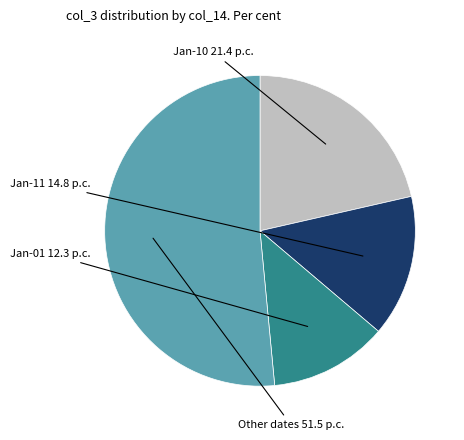

Is there any slice that represents more than half of the pie?

Yes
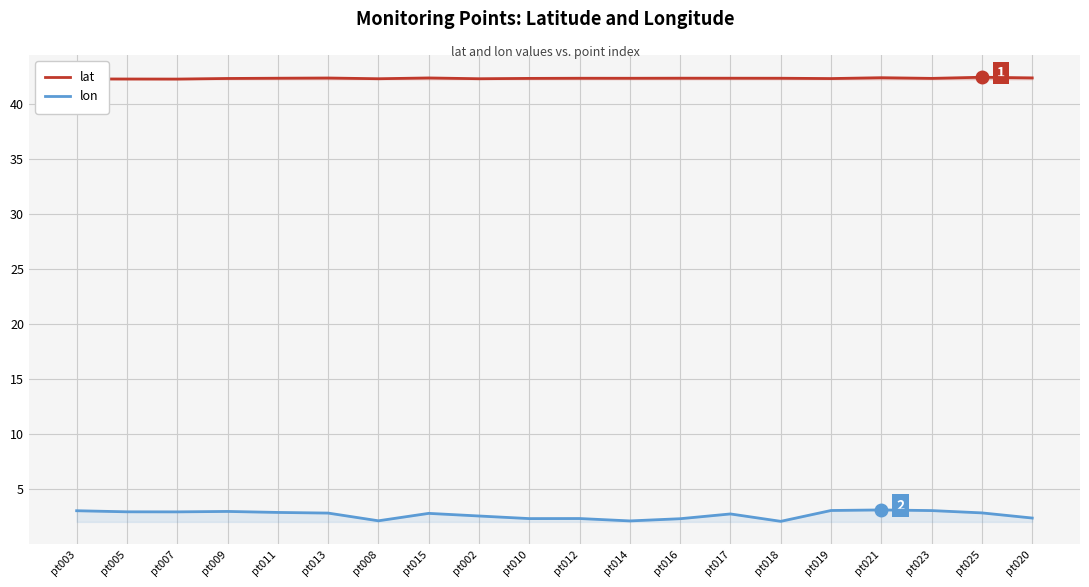

In lat, how many points are lower than both neighbors (excluding endpoints)?

6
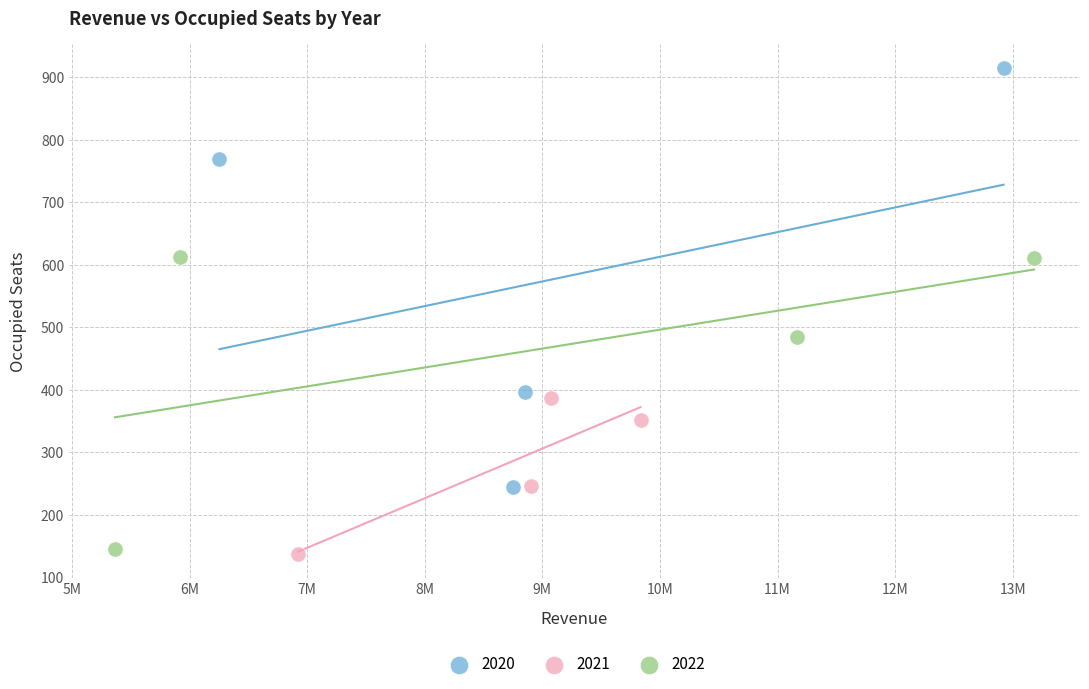

Which series contains the highest Y value?

2020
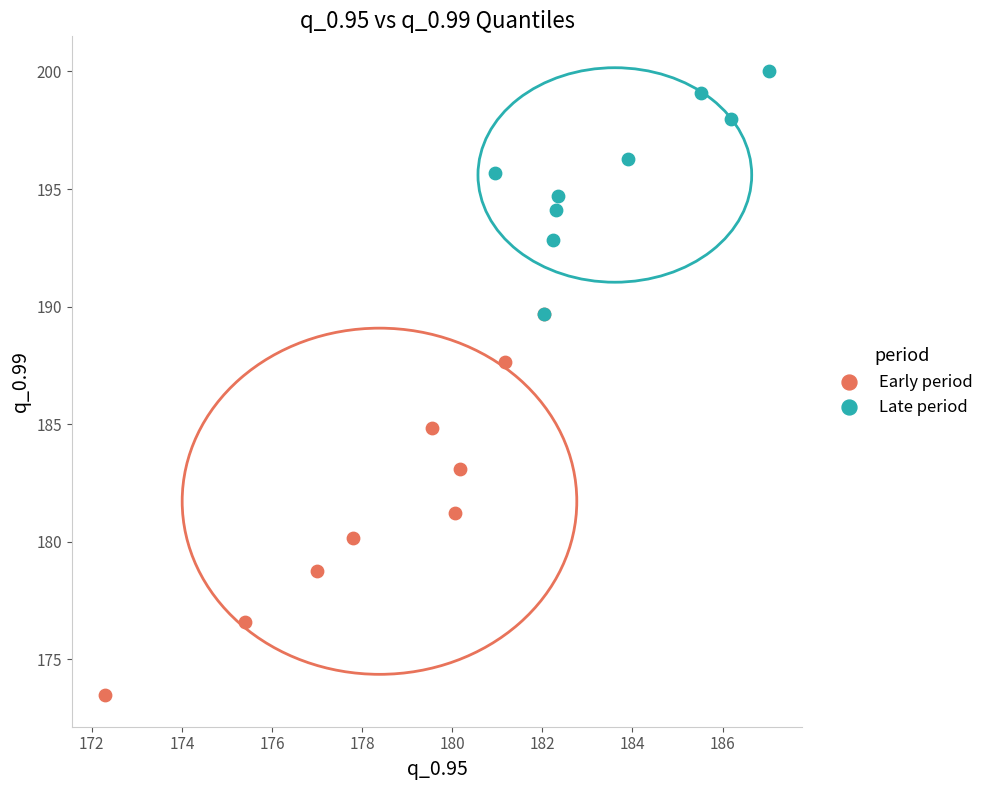

Which series has the widest spread of Y values?

Early period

_ _ _ _

▶ **ABOUT THIS EXERCISE**
Rewrite all the records, replacing "series" with "data set" and leaving everything else unchanged. Omit the pictures from your answer.

▶ **EXERCISE ANSWER**
Is there any slice that represents more than half of the pie?

Yes

In lat, how many points are lower than both neighbors (excluding endpoints)?

6

Which data set contains the highest Y value?

2020

Which data set has the widest spread of Y values?

Early period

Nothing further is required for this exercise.